Education

Resurrection valedictorian cites strong bond with graduating seniors

COURTESY REBECCA DIKUMResurrection Catholic High School Valedictorian Rebecca Dikum, left, and Salutatorian Caroline Foster.
COURTESY REBECCA DIKUMResurrection Catholic High School Valedictorian Rebecca Dikum, left, and Salutatorian Caroline Foster.

Rebecca Dikum shot to the top of the class at Resurrection Catholic High School in Pascagoula, where she was this year's valedictorian.

She earned that honor by holding down a 4.3 grade point average, becoming a National Merit Commended Scholar, and being a part of "just about every organization there is at the school," she said.

As a result, Dikum earned a full-tuition scholarship at the University of Alabama. She hopes to continue her successful academic career at the university, where she plans on studying air space engineering.

For Dikum, engineering is a natural transition. Her ultimate goal is to work for NASA.

"It's just the way my brain works," she said. "I've always been around NASA. I've always admired and found an interest in engineering, in its design and how to maintain it.

I'm a left-brain thinker, analytical," she said.

When Rebecca first started at Resurrection, she wasn't exactly sure what field she would pursue. They all looked good to her.

"I want to be an artist, a soldier, a veterinarian, a nurse. I want to learn everything there is to know, I want today to prepare me for tomorrow, but I don't know what tomorrow will be like when I get there," she wrote in a poem.

With only 43 graduates this year, Dikum said her class has a unique and strong bond with one another. She believes it'll stay that way after high school.

"I may walk blindfolded and stumble along, not knowing exactly where it is that I'm headed, but I will never be alone. If I start to fall, I know that I will have 42 of my high school classmates to catch me," she said in her valedictorian address.

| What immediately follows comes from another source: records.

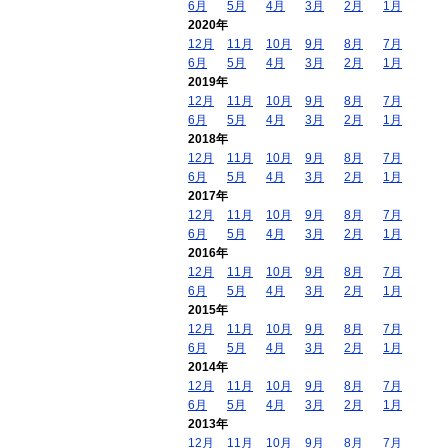
6月
5月
4月
3月
2月
1月
2020年
12月
11月
10月
9月
8月
7月
6月
5月
4月
3月
2月
1月
2019年
12月
11月
10月
9月
8月
7月
6月
5月
4月
3月
2月
1月
2018年
12月
11月
10月
9月
8月
7月
6月
5月
4月
3月
2月
1月
2017年
12月
11月
10月
9月
8月
7月
6月
5月
4月
3月
2月
1月
2016年
12月
11月
10月
9月
8月
7月
6月
5月
4月
3月
2月
1月
2015年
12月
11月
10月
9月
8月
7月
6月
5月
4月
3月
2月
1月
2014年
12月
11月
10月
9月
8月
7月
6月
5月
4月
3月
2月
1月
2013年
12月
11月
10月
9月
8月
7月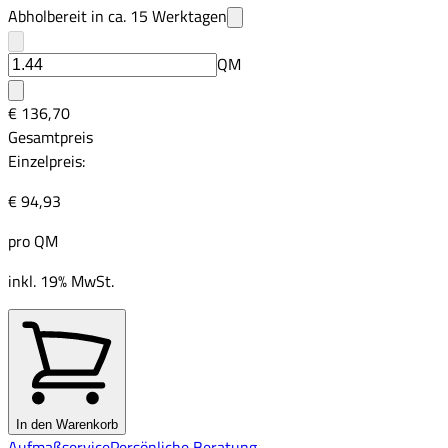
Abholbereit in ca.
15
Werktagen
QM
€ 136,70
Gesamtpreis
Einzelpreis:
€ 94,93
pro
QM
inkl. 19% MwSt.
In den Warenkorb
Aufmaßservice
Persönliche Beratung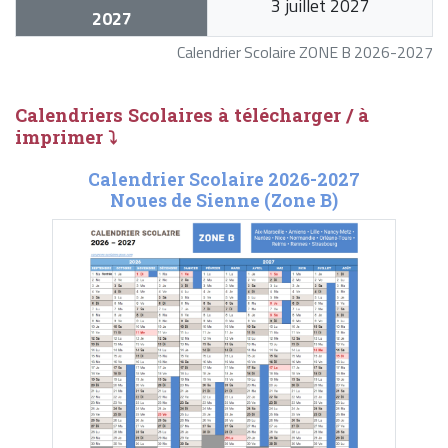
3 juillet 2027
2027
Calendrier Scolaire ZONE B 2026-2027
Calendriers Scolaires à télécharger / à
imprimer ⤵
Calendrier Scolaire 2026-2027
Noues de Sienne (Zone B)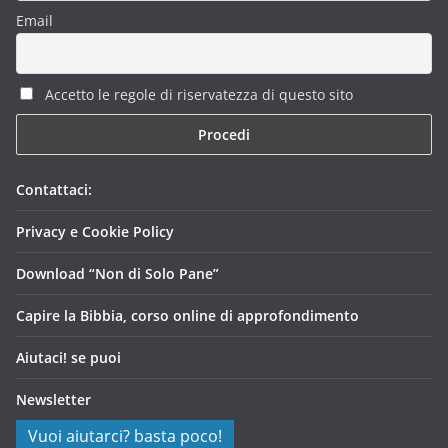
Email
Accetto le regole di riservatezza di questo sito
Contattaci:
Privacy e Cookie Policy
Download “Non di Solo Pane”
Capire la Bibbia, corso online di approfondimento
Aiutaci! se puoi
Newsletter
Vuoi aiutarci? basta poco!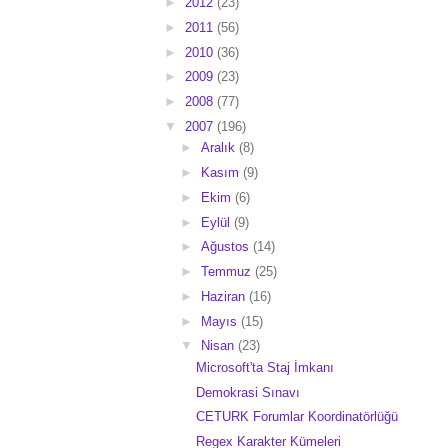
►
2012
(23)
►
2011
(56)
►
2010
(36)
►
2009
(23)
►
2008
(77)
▼
2007
(196)
►
Aralık
(8)
►
Kasım
(9)
►
Ekim
(6)
►
Eylül
(9)
►
Ağustos
(14)
►
Temmuz
(25)
►
Haziran
(16)
►
Mayıs
(15)
▼
Nisan
(23)
Microsoft'ta Staj İmkanı
Demokrasi Sınavı
CETURK Forumlar Koordinatörlüğü
Regex Karakter Kümeleri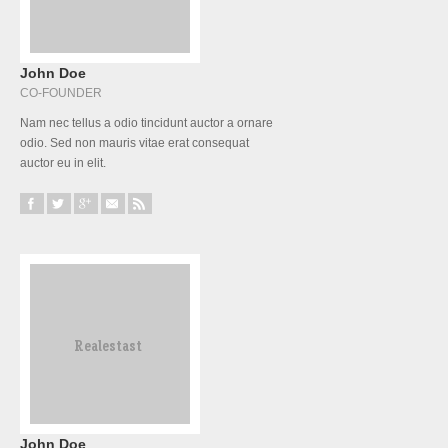
John Doe
CO-FOUNDER
Nam nec tellus a odio tincidunt auctor a ornare
odio. Sed non mauris vitae erat consequat
auctor eu in elit.
John Doe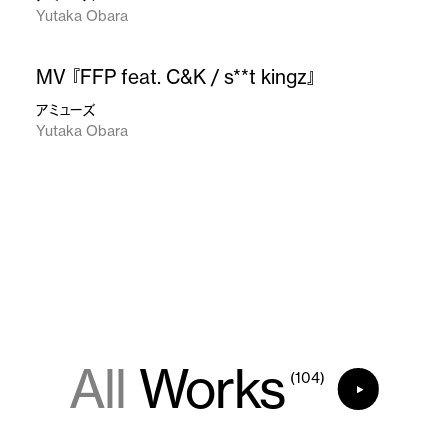
Yutaka Obara
MV 『FFP feat. C&K / s**t kingz』
アミューズ
Yutaka Obara
All
Works
(104)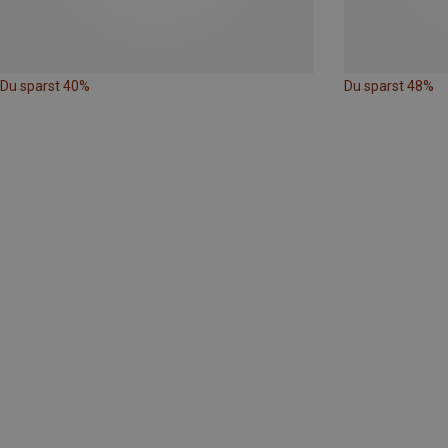
Du sparst 40%
Du sparst 48%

Her family has also provided constant support throughout high school, she said. When the classes started getting a little too advanced for mom to tutor, she would help in another way, she said.

"If I was up until midnight working on homework in the living room, my mom would stay up with me," she said. "She's been very supportive of me."

Even when she's not required to hit the books, Dikum said she gravitates toward them anyway.

"I love to read and write. Everything. It doesn't matter what it is honestly," she said.

Dikum was offered scholarships totalling over $359,000.

She is the daughter of Natalie and Steve Dikum.

Caroline Foster was his year's salutatorian. She is the daughter of Kelly and Joseph Foster.

Foster will attend the University of Mississippi where she will study biology and Spanish.